Dari Coret-Coret Kertas Menuju Vandalisme Nasional

Anak-anak kecil sekarang sedang sibuk belajar — bukan belajar menulis atau berhitung, tapi belajar mencorat-coret kertas kosong dengan pensil warna. Katanya, itu “melatih kreativitas”. Entah kreativitas bagian mana yang dilatih, karena hasil akhirnya tetap sama: selembar kertas kusut penuh goresan tak bermakna yang dipuji orang tua dengan wajah bangga seolah sedang melihat peta harta karun.
Beginilah cara bangsa menanamkan nilai kerja keras sejak dini: habiskan alat tulis, habiskan kertas, habiskan waktu, dan sebut itu pendidikan. Tak masalah hasilnya nihil, yang penting terlihat sibuk dan berwarna-warni. Aktivitas yang sebenarnya kurang kerjaan pun diangkat menjadi metode pembelajaran masa depan — di mana “tak jelas tapi ramai” menjadi standar keberhasilan baru.

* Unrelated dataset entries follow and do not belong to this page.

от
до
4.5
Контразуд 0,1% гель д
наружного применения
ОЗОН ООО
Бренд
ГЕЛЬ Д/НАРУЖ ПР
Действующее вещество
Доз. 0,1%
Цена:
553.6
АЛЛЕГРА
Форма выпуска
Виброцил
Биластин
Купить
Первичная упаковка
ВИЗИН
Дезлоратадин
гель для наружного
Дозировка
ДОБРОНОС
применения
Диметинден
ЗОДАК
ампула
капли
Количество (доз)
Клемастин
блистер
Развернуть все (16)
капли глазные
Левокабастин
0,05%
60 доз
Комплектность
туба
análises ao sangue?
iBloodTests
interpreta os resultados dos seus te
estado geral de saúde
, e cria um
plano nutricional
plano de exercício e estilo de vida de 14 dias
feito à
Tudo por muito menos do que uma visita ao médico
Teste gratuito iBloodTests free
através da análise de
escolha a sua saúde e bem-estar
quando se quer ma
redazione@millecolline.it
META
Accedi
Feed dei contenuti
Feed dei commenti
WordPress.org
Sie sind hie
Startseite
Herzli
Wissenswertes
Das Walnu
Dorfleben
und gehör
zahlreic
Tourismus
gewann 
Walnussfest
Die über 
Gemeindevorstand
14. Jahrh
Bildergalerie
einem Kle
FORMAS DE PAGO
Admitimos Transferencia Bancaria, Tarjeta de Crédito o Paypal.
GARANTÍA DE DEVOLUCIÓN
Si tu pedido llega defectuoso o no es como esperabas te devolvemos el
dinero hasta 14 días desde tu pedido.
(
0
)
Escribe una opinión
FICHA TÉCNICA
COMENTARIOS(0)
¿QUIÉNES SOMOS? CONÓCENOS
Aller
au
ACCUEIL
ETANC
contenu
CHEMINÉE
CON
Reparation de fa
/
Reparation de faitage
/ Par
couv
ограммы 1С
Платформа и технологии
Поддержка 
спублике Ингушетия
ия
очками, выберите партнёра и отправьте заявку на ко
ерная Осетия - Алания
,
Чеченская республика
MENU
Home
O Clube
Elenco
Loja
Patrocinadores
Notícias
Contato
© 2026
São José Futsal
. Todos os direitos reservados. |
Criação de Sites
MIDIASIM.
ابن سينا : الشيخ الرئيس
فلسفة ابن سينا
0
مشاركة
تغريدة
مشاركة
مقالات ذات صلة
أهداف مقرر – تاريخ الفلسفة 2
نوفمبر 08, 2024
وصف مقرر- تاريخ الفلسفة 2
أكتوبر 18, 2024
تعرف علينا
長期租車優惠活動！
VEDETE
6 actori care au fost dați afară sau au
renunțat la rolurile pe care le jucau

Lalu muncullah dalih klasik: “biar anak berekspresi.” Ya, berekspresi sebebas mungkin, tanpa batas, tanpa arah, dan tentu saja tanpa tanggung jawab. Hari ini di kertas, besok di meja, lusa di dinding rumah, dan seterusnya di fasilitas umum. Dari sinilah bibit vandalisme nasional mulai disemai dengan penuh cinta dan tepuk tangan.
Ironinya, orang dewasa yang rajin menegur remaja mencorat-coret tembok sebenarnya adalah generasi yang dulu diajari hal sama, hanya beda medianya. Bedanya, dulu di kertas, sekarang di beton. Satu-satunya yang berubah hanyalah ukuran bidang coretan, bukan mentalitasnya.
Dan ketika kertas habis serta pensil warna menumpuk di lantai, semua orang tersenyum: “Lihat, anak kita kreatif!” Padahal yang terjadi hanyalah latihan awal menjadi pelaku vandalisme yang tersertifikasi moral keluarga. Mungkin suatu hari nanti, kalau sudah besar, mereka tidak akan mencoret dinding lagi — mereka akan mencoret kebijakan, aturan, dan akal sehat.
Karena begitulah cara manusia sekuler mencetak generasi berwarna: penuh goresan, tapi tak ada makna.